## Görev amacı
Aşağıdaki belge bölümünde korkunç bir baskının uzandığı söylenen alanları, geçtikleri sırayla sıralayın.

Erbakan Hoca ve İttihatçılığın Çöküşü -I-

Abone Ol

Siyasal hayatımıza egemen olan, bütün alanlarıyla

kuşatan, masonik ve kavmi bir örgüt olan ittihatçılık, Osmanlı Devleti nin

dağıtılması, çökmesi ve yerine inşa edilen Türkiye Cumhuriyeti nin özünü ve

ruhunu oluşturuyor. Yapı bunun üzerine kurulduğundan, milletimiz üzerinde

jakoben/dayatmacı, baskıcı ve bunaltıcı süreç on yıllar sürdü. Eğitimden

kültüre, günlük yaşayıştan genel bakışa kadar korkunç bir baskı oluşturdu.

Bilim adamları, sanatçılar, şair ve yazarlar, siyasada var olabilecek insanlar,

kimi askerler hayatın dışında kaldılar, bırakıldılar.

## Mevcut veriler

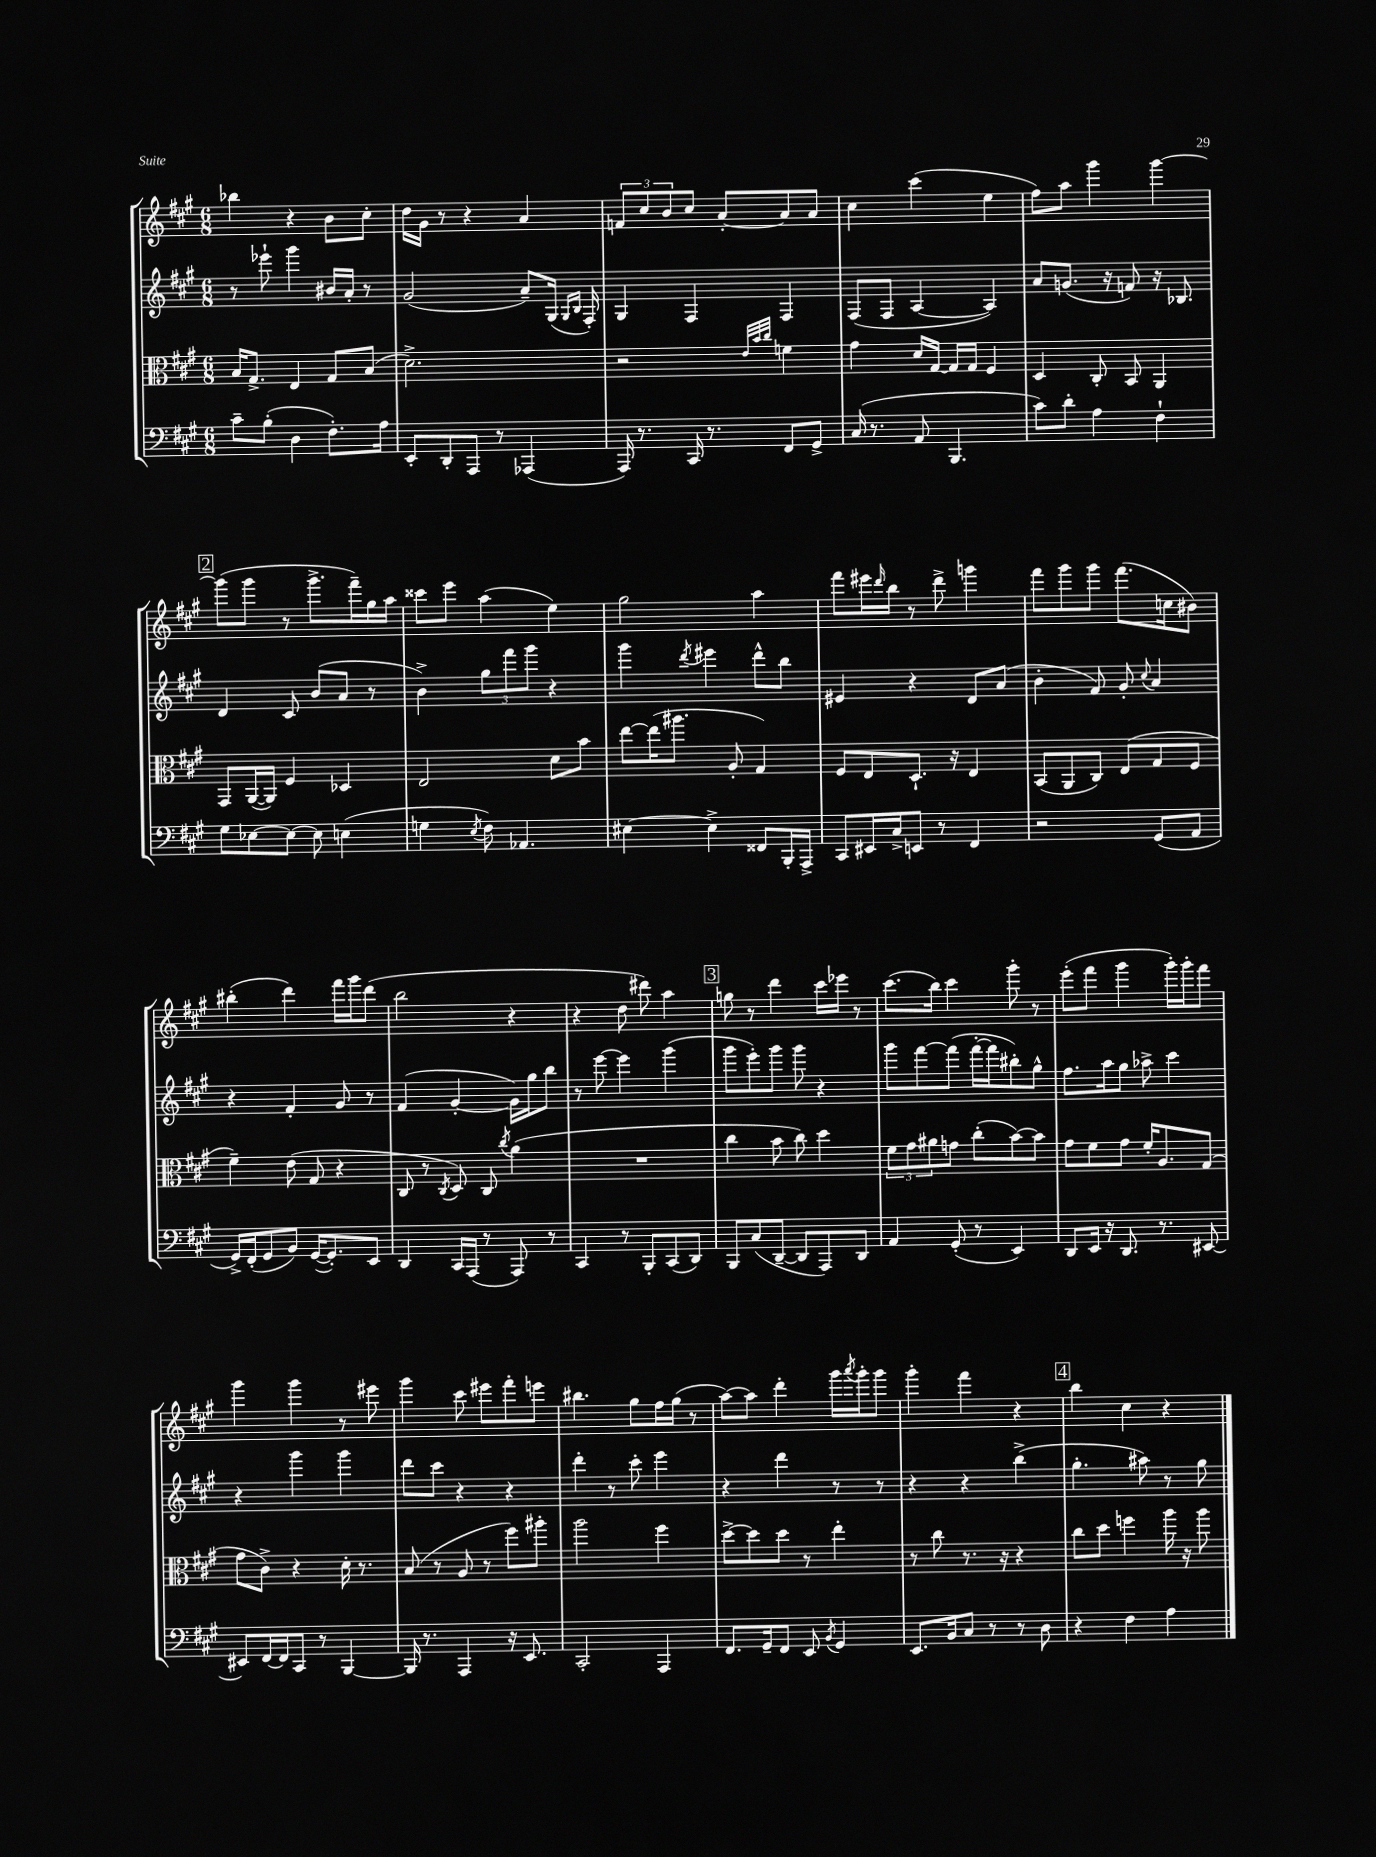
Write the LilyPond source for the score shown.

## Yazılı cevap
Eğitim, kültür, günlük yaşayış, genel bakış